Similarly, a politics of national "citizenship" and exclusion of immigrants may juice electoral coalitions in the short term -- although I'm not even convinced of that -- but in the long run, such a nationalist politics does nothing to address multinational corporations moving jobs around the globe like a chessboard, pitting workers against each other in a race to the bottom. And such nationalist rhetoric just feeds a politics that will likely block the creation of international institutions that can restrain corporate power.

Just as DuBois's color line underlay the politics of the early 20th century that gave corporations nearly unlimited national scope for action, even as the national government was denied the power to regulate those companies, so too today's rhetoric of national sovereignty underlies a politics of international free trade that denies global institutions the power to regulate labor and environmental conditions globally.
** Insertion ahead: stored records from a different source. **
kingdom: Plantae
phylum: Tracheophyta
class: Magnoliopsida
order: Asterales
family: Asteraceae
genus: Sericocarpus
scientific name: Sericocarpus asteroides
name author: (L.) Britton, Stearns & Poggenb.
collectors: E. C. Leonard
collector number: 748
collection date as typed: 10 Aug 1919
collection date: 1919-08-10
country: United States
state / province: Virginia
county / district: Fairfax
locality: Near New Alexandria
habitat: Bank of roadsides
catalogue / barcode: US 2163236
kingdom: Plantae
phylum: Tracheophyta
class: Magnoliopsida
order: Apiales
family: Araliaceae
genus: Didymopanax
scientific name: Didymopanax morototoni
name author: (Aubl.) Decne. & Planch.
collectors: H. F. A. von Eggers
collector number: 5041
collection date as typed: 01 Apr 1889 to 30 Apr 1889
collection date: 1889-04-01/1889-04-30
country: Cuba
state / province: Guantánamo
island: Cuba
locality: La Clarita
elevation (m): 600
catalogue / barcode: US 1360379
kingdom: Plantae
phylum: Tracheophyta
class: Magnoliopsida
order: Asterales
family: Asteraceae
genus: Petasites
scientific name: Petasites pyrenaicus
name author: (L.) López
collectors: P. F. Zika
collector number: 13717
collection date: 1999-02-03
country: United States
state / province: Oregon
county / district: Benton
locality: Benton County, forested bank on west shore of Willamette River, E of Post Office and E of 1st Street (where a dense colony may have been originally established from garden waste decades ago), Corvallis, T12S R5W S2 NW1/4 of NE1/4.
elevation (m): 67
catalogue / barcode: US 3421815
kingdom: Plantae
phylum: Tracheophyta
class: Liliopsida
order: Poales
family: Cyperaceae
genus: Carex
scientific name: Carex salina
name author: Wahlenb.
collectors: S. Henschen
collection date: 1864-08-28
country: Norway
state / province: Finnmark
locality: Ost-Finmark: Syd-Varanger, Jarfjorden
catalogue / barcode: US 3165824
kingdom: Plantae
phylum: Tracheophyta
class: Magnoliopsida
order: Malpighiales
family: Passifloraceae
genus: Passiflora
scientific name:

In the end, no idea of justice can justify a politics that excludes the poorest of the earth from sharing in the wealth of work in our country, but even more so, no idea of political success can be built on that exclusion, since it will be subverted by global capitalism that will take most of those jobs to those desperate workers if they are not able to come here for them.

This is one reason why the labor movement in the US has both idealistically and pragmatically adopted a strongly pro-immigrant -- and yes, that includes pro-undocumented immigrant -- vision of what needs to be done to challenge corporate power and protect the living standards of American workers. Because the lesson from Dred Scott onwards is that "citizens" don't thrive by hoarding the benefits of that citizenship to themselves, but thrive in a world where the benefits of shared rights are continually expanded to new groups.